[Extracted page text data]
────────────────────

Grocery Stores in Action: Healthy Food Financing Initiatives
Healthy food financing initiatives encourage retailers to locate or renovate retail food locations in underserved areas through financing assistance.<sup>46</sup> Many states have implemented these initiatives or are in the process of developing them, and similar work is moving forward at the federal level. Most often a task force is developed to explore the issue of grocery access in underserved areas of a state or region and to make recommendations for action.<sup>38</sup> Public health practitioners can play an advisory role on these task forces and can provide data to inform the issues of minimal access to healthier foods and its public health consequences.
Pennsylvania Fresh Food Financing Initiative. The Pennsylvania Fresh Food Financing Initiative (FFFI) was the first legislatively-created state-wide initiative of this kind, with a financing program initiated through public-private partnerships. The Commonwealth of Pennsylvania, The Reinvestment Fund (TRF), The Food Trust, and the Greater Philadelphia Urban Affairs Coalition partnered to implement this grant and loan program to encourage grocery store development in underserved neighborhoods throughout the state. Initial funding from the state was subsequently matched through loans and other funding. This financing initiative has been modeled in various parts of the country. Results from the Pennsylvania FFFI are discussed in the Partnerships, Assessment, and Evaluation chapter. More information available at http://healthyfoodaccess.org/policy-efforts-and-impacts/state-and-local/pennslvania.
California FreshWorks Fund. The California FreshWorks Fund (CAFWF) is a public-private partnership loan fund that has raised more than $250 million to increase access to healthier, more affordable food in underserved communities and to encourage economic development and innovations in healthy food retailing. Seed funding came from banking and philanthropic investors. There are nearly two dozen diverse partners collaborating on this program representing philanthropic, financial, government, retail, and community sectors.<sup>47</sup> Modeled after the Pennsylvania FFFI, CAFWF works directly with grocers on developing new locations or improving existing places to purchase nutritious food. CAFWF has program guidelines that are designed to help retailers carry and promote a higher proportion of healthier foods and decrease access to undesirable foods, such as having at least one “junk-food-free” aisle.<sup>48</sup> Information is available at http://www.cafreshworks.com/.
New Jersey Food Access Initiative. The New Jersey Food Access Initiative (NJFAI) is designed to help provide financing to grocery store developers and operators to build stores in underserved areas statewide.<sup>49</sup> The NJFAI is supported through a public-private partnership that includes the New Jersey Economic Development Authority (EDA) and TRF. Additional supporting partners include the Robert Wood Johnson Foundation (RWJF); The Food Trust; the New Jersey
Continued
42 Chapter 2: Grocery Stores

────────────────────

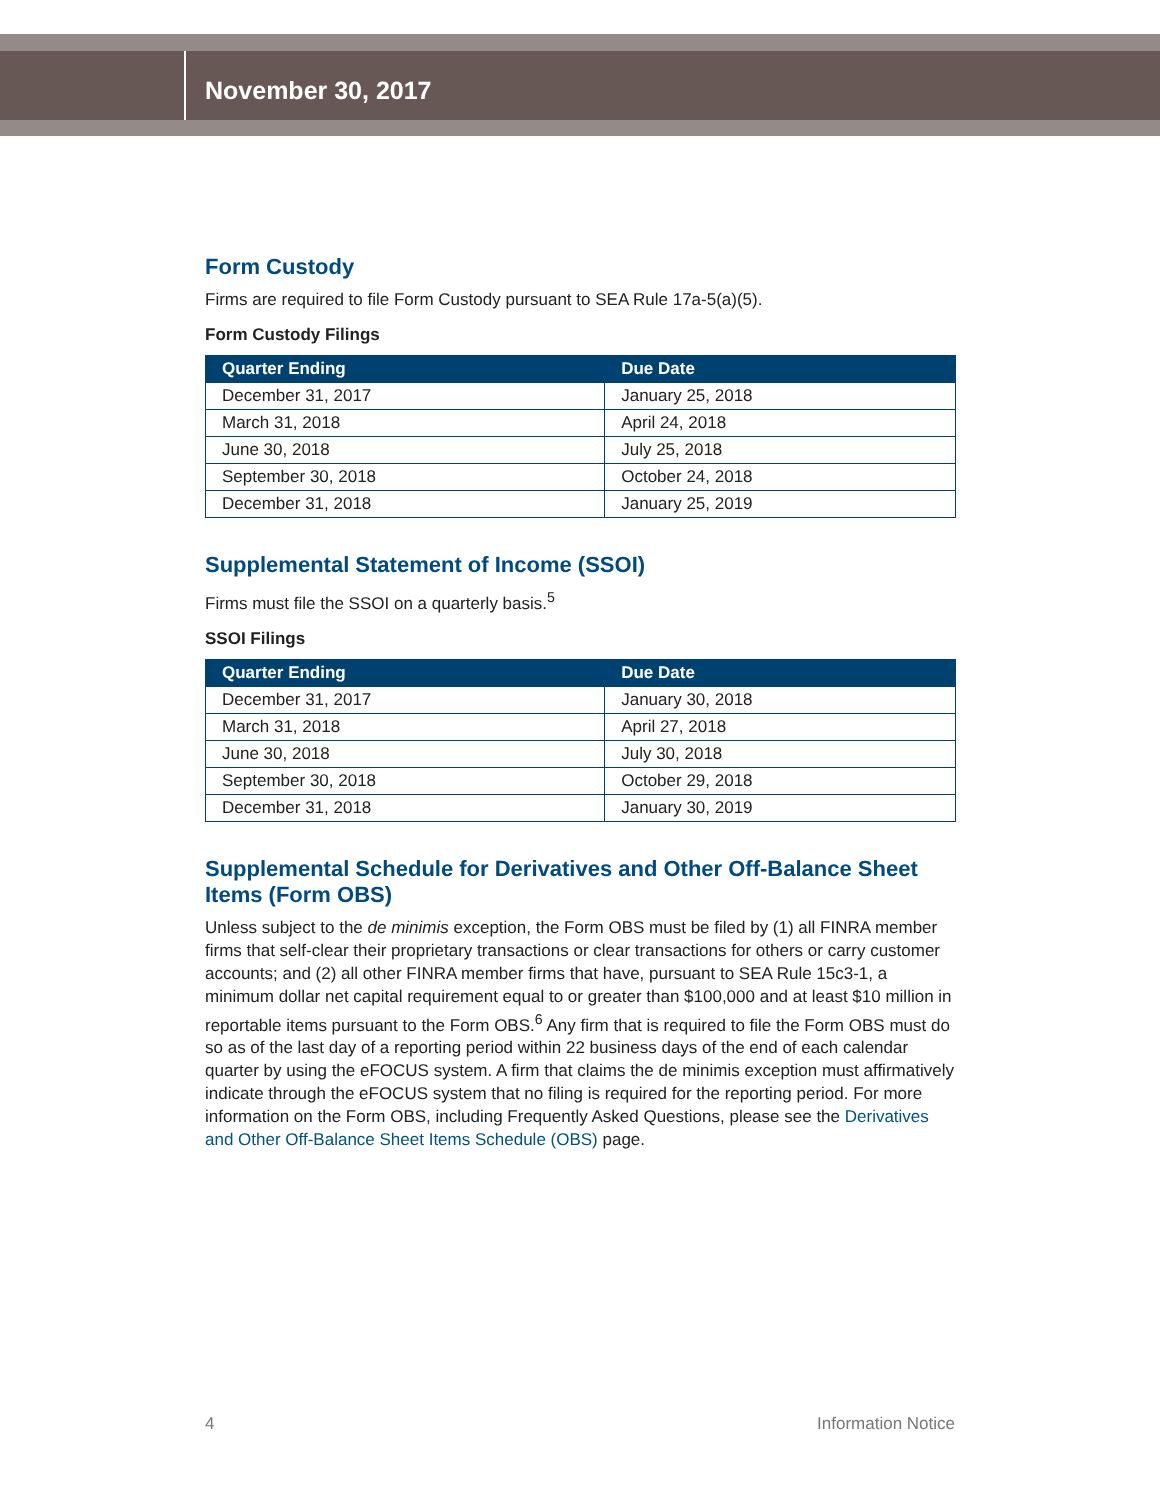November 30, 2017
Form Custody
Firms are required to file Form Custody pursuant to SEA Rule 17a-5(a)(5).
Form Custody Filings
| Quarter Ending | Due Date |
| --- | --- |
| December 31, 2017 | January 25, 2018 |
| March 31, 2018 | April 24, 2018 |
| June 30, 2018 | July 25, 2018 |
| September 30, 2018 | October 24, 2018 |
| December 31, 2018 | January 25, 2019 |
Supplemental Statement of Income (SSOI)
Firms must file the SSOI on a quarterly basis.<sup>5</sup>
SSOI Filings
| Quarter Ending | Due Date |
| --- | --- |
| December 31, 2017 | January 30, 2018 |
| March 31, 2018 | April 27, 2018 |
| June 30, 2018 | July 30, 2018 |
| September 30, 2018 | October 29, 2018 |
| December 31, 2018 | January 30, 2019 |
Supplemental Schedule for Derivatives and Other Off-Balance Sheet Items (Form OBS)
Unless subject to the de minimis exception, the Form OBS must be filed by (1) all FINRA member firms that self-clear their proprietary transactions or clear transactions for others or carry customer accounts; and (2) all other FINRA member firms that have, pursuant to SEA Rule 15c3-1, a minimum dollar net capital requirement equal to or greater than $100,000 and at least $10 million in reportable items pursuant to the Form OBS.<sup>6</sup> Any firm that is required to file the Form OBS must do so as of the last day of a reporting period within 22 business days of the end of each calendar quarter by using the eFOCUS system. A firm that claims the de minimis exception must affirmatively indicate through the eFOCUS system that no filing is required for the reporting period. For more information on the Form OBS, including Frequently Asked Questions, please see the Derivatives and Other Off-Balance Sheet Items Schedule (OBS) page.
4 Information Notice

────────────────────

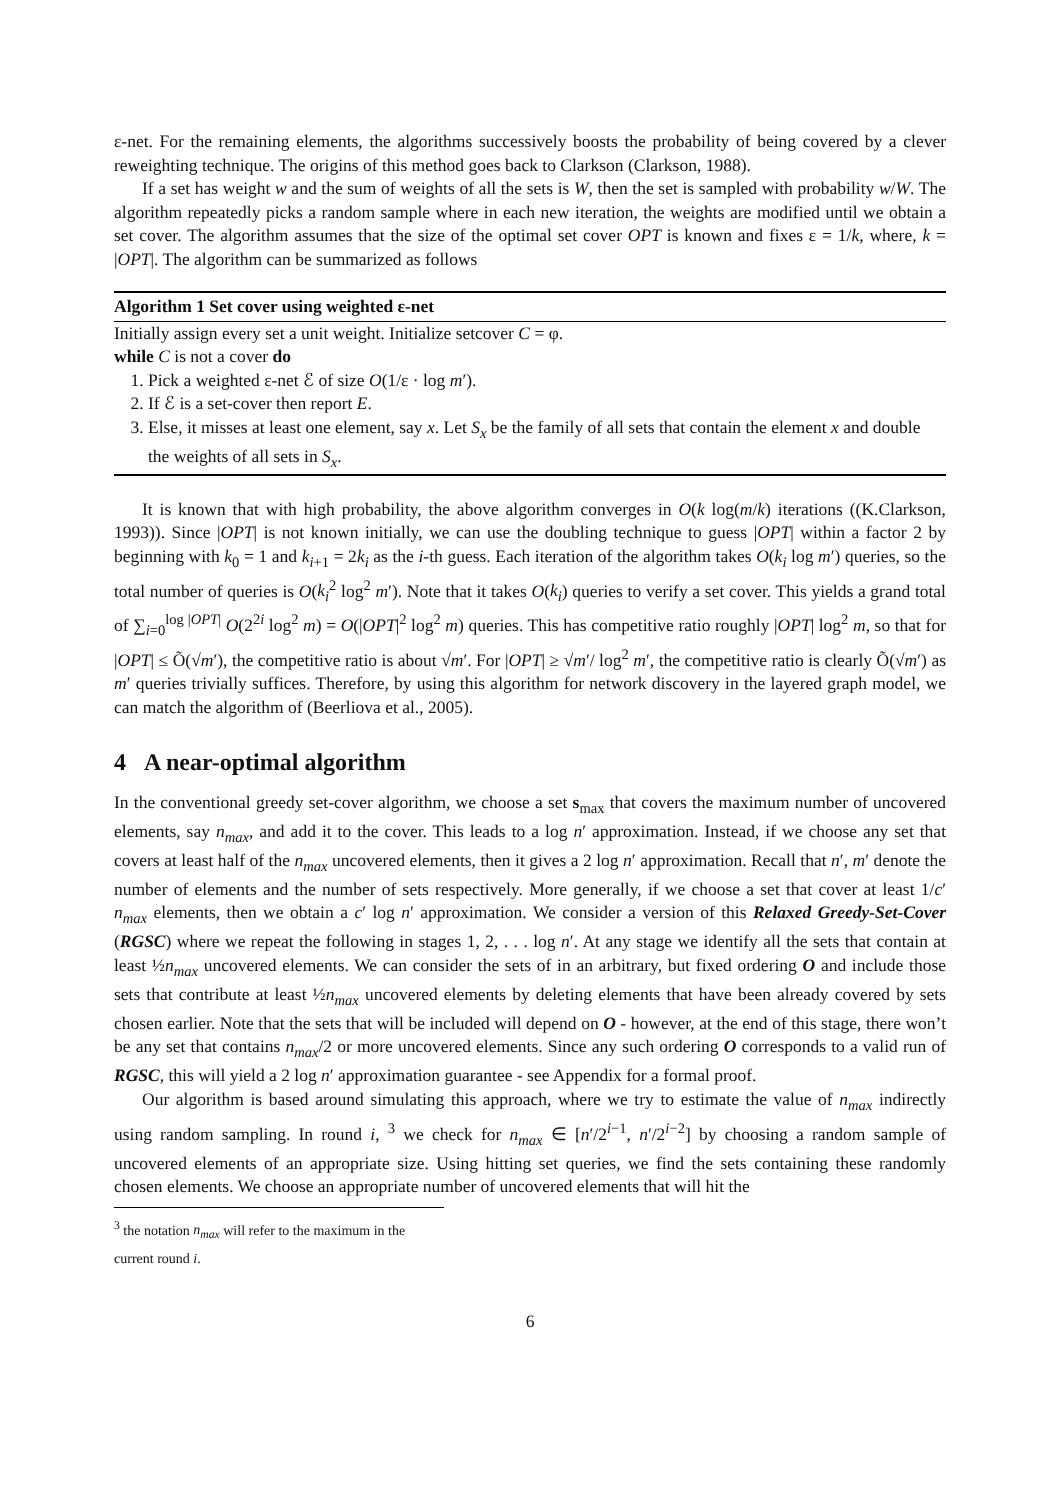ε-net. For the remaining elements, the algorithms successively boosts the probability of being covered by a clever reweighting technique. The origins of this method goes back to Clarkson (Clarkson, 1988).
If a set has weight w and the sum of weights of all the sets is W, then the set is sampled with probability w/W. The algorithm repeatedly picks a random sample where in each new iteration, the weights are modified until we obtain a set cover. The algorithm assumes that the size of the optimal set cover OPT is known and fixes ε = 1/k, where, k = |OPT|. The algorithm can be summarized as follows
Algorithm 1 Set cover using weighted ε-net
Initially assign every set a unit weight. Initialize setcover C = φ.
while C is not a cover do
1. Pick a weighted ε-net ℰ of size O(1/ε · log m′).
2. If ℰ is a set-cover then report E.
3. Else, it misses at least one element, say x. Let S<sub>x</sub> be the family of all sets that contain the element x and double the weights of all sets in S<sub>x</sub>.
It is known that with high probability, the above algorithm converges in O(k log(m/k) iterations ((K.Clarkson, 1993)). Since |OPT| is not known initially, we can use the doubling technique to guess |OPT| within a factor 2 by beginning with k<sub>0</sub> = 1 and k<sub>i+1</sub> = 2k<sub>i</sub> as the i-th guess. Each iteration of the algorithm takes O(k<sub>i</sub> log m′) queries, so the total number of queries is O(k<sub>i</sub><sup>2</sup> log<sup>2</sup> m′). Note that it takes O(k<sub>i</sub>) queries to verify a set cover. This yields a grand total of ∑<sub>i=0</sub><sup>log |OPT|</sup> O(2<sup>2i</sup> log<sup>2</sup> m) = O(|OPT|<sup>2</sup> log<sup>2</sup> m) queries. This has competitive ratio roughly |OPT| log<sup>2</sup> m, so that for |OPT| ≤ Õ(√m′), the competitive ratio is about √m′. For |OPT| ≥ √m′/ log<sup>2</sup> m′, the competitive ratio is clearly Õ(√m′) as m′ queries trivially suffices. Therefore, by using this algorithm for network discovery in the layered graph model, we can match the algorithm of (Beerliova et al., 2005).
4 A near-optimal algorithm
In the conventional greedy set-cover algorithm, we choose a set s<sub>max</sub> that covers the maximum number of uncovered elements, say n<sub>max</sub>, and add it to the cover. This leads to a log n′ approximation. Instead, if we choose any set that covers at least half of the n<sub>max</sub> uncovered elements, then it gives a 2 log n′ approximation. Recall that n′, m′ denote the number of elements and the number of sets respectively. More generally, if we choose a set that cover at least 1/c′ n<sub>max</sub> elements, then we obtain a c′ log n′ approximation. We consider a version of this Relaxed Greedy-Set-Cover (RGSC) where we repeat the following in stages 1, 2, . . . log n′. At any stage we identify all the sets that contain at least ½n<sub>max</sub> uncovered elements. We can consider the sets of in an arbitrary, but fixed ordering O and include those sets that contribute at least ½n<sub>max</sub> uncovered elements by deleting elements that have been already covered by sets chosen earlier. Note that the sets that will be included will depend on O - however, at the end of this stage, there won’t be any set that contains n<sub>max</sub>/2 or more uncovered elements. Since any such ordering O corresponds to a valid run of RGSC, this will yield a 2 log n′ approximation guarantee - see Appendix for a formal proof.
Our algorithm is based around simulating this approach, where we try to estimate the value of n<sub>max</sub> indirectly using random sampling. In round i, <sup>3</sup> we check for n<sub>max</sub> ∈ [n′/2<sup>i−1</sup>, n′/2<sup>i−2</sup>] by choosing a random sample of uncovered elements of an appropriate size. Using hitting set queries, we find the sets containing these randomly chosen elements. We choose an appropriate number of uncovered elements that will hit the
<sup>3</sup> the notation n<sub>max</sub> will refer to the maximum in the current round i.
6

────────────────────

■ **WORK TO BE COMPLETED**: Among the lines above, find those carrying the word "healthier" and copy them out.

■ **RESPONSE TO THIS EXERCISE**:
Healthy food financing initiatives encourage retailers to locate or renovate retail food locations in underserved areas through financing assistance.<sup>46</sup> Many states have implemented these initiatives or are in the process of developing them, and similar work is moving forward at the federal level. Most often a task force is developed to explore the issue of grocery access in underserved areas of a state or region and to make recommendations for action.<sup>38</sup> Public health practitioners can play an advisory role on these task forces and can provide data to inform the issues of minimal access to healthier foods and its public health consequences.
California FreshWorks Fund. The California FreshWorks Fund (CAFWF) is a public-private partnership loan fund that has raised more than $250 million to increase access to healthier, more affordable food in underserved communities and to encourage economic development and innovations in healthy food retailing. Seed funding came from banking and philanthropic investors. There are nearly two dozen diverse partners collaborating on this program representing philanthropic, financial, government, retail, and community sectors.<sup>47</sup> Modeled after the Pennsylvania FFFI, CAFWF works directly with grocers on developing new locations or improving existing places to purchase nutritious food. CAFWF has program guidelines that are designed to help retailers carry and promote a higher proportion of healthier foods and decrease access to undesirable foods, such as having at least one “junk-food-free” aisle.<sup>48</sup> Information is available at http://www.cafreshworks.com/.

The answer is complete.